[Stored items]
——————————
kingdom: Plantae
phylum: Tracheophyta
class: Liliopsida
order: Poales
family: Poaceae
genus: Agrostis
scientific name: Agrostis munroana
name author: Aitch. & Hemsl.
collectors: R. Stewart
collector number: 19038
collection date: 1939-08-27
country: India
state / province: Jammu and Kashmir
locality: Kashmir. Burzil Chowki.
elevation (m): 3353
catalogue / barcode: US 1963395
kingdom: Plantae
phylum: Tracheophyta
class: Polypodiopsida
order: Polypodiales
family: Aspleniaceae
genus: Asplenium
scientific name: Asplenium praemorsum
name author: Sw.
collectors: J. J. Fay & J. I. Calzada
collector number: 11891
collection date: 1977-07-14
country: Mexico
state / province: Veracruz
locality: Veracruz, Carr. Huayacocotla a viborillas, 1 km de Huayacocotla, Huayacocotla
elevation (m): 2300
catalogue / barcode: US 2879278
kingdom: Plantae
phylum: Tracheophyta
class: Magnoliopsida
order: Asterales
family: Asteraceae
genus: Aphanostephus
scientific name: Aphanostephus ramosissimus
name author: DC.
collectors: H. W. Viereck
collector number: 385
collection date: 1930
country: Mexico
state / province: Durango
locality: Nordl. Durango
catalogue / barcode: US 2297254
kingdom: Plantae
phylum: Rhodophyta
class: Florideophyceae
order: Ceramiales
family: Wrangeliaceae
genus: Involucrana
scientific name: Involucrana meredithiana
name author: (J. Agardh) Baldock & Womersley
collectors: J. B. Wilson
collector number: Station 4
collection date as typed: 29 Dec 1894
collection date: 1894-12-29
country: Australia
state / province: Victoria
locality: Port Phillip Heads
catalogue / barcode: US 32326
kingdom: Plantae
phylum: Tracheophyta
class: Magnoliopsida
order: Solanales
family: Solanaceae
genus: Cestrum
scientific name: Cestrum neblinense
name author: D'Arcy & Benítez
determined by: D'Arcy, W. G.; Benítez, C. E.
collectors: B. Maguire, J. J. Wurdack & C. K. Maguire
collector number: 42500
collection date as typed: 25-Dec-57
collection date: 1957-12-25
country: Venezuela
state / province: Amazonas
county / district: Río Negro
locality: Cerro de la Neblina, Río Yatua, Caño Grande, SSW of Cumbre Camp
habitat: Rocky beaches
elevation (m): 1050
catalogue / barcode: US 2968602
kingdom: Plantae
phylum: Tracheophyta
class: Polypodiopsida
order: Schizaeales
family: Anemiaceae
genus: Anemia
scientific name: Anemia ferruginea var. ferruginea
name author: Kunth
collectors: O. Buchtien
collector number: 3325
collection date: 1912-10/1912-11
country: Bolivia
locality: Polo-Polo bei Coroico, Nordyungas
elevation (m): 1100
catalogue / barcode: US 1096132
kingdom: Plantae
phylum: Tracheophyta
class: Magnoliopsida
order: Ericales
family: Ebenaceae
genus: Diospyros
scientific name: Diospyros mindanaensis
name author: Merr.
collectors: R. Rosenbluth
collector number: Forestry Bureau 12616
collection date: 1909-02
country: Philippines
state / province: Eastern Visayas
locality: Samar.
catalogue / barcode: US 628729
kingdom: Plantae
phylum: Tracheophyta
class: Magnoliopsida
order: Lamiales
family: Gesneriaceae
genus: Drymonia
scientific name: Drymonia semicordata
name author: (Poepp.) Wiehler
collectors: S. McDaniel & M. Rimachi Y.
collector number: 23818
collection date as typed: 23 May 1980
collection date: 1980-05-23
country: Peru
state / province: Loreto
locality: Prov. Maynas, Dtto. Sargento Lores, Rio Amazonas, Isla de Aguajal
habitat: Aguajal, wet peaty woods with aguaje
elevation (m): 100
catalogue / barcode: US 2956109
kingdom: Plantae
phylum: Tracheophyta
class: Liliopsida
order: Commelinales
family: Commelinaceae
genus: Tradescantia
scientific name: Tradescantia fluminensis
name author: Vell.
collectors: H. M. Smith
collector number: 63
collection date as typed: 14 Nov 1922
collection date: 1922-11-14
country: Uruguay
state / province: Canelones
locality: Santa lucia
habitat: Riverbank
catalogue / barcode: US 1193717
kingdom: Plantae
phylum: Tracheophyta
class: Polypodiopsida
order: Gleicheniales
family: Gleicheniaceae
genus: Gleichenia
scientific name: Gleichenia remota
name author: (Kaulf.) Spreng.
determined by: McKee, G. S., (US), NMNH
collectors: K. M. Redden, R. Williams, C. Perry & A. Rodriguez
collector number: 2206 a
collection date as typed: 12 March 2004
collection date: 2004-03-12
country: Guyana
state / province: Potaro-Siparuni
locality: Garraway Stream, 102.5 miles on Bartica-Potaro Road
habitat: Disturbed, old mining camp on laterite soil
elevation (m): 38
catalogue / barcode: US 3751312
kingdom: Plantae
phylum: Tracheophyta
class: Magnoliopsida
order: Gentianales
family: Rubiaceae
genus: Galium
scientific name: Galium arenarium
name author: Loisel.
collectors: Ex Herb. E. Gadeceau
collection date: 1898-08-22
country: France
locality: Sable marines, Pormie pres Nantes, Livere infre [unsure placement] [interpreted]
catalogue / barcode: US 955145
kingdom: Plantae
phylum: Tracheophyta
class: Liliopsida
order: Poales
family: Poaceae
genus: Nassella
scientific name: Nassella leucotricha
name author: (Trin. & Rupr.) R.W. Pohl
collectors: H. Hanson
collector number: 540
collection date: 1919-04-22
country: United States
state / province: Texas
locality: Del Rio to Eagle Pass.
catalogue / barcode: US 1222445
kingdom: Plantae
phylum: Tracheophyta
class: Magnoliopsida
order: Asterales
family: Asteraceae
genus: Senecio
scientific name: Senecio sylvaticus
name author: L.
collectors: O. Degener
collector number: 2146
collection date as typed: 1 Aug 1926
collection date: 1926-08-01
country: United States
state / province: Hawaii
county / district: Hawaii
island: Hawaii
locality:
——————————
> EXERCISE
Rewrite the material with every "catalogue / barcode" changed to "catalog / barcode", leaving everything else as it is.

> SOLUTION
kingdom: Plantae
phylum: Tracheophyta
class: Liliopsida
order: Poales
family: Poaceae
genus: Agrostis
scientific name: Agrostis munroana
name author: Aitch. & Hemsl.
collectors: R. Stewart
collector number: 19038
collection date: 1939-08-27
country: India
state / province: Jammu and Kashmir
locality: Kashmir. Burzil Chowki.
elevation (m): 3353
catalog / barcode: US 1963395
kingdom: Plantae
phylum: Tracheophyta
class: Polypodiopsida
order: Polypodiales
family: Aspleniaceae
genus: Asplenium
scientific name: Asplenium praemorsum
name author: Sw.
collectors: J. J. Fay & J. I. Calzada
collector number: 11891
collection date: 1977-07-14
country: Mexico
state / province: Veracruz
locality: Veracruz, Carr. Huayacocotla a viborillas, 1 km de Huayacocotla, Huayacocotla
elevation (m): 2300
catalog / barcode: US 2879278
kingdom: Plantae
phylum: Tracheophyta
class: Magnoliopsida
order: Asterales
family: Asteraceae
genus: Aphanostephus
scientific name: Aphanostephus ramosissimus
name author: DC.
collectors: H. W. Viereck
collector number: 385
collection date: 1930
country: Mexico
state / province: Durango
locality: Nordl. Durango
catalog / barcode: US 2297254
kingdom: Plantae
phylum: Rhodophyta
class: Florideophyceae
order: Ceramiales
family: Wrangeliaceae
genus: Involucrana
scientific name: Involucrana meredithiana
name author: (J. Agardh) Baldock & Womersley
collectors: J. B. Wilson
collector number: Station 4
collection date as typed: 29 Dec 1894
collection date: 1894-12-29
country: Australia
state / province: Victoria
locality: Port Phillip Heads
catalog / barcode: US 32326
kingdom: Plantae
phylum: Tracheophyta
class: Magnoliopsida
order: Solanales
family: Solanaceae
genus: Cestrum
scientific name: Cestrum neblinense
name author: D'Arcy & Benítez
determined by: D'Arcy, W. G.; Benítez, C. E.
collectors: B. Maguire, J. J. Wurdack & C. K. Maguire
collector number: 42500
collection date as typed: 25-Dec-57
collection date: 1957-12-25
country: Venezuela
state / province: Amazonas
county / district: Río Negro
locality: Cerro de la Neblina, Río Yatua, Caño Grande, SSW of Cumbre Camp
habitat: Rocky beaches
elevation (m): 1050
catalog / barcode: US 2968602
kingdom: Plantae
phylum: Tracheophyta
class: Polypodiopsida
order: Schizaeales
family: Anemiaceae
genus: Anemia
scientific name: Anemia ferruginea var. ferruginea
name author: Kunth
collectors: O. Buchtien
collector number: 3325
collection date: 1912-10/1912-11
country: Bolivia
locality: Polo-Polo bei Coroico, Nordyungas
elevation (m): 1100
catalog / barcode: US 1096132
kingdom: Plantae
phylum: Tracheophyta
class: Magnoliopsida
order: Ericales
family: Ebenaceae
genus: Diospyros
scientific name: Diospyros mindanaensis
name author: Merr.
collectors: R. Rosenbluth
collector number: Forestry Bureau 12616
collection date: 1909-02
country: Philippines
state / province: Eastern Visayas
locality: Samar.
catalog / barcode: US 628729
kingdom: Plantae
phylum: Tracheophyta
class: Magnoliopsida
order: Lamiales
family: Gesneriaceae
genus: Drymonia
scientific name: Drymonia semicordata
name author: (Poepp.) Wiehler
collectors: S. McDaniel & M. Rimachi Y.
collector number: 23818
collection date as typed: 23 May 1980
collection date: 1980-05-23
country: Peru
state / province: Loreto
locality: Prov. Maynas, Dtto. Sargento Lores, Rio Amazonas, Isla de Aguajal
habitat: Aguajal, wet peaty woods with aguaje
elevation (m): 100
catalog / barcode: US 2956109
kingdom: Plantae
phylum: Tracheophyta
class: Liliopsida
order: Commelinales
family: Commelinaceae
genus: Tradescantia
scientific name: Tradescantia fluminensis
name author: Vell.
collectors: H. M. Smith
collector number: 63
collection date as typed: 14 Nov 1922
collection date: 1922-11-14
country: Uruguay
state / province: Canelones
locality: Santa lucia
habitat: Riverbank
catalog / barcode: US 1193717
kingdom: Plantae
phylum: Tracheophyta
class: Polypodiopsida
order: Gleicheniales
family: Gleicheniaceae
genus: Gleichenia
scientific name: Gleichenia remota
name author: (Kaulf.) Spreng.
determined by: McKee, G. S., (US), NMNH
collectors: K. M. Redden, R. Williams, C. Perry & A. Rodriguez
collector number: 2206 a
collection date as typed: 12 March 2004
collection date: 2004-03-12
country: Guyana
state / province: Potaro-Siparuni
locality: Garraway Stream, 102.5 miles on Bartica-Potaro Road
habitat: Disturbed, old mining camp on laterite soil
elevation (m): 38
catalog / barcode: US 3751312
kingdom: Plantae
phylum: Tracheophyta
class: Magnoliopsida
order: Gentianales
family: Rubiaceae
genus: Galium
scientific name: Galium arenarium
name author: Loisel.
collectors: Ex Herb. E. Gadeceau
collection date: 1898-08-22
country: France
locality: Sable marines, Pormie pres Nantes, Livere infre [unsure placement] [interpreted]
catalog / barcode: US 955145
kingdom: Plantae
phylum: Tracheophyta
class: Liliopsida
order: Poales
family: Poaceae
genus: Nassella
scientific name: Nassella leucotricha
name author: (Trin. & Rupr.) R.W. Pohl
collectors: H. Hanson
collector number: 540
collection date: 1919-04-22
country: United States
state / province: Texas
locality: Del Rio to Eagle Pass.
catalog / barcode: US 1222445
kingdom: Plantae
phylum: Tracheophyta
class: Magnoliopsida
order: Asterales
family: Asteraceae
genus: Senecio
scientific name: Senecio sylvaticus
name author: L.
collectors: O. Degener
collector number: 2146
collection date as typed: 1 Aug 1926
collection date: 1926-08-01
country: United States
state / province: Hawaii
county / district: Hawaii
island: Hawaii
locality:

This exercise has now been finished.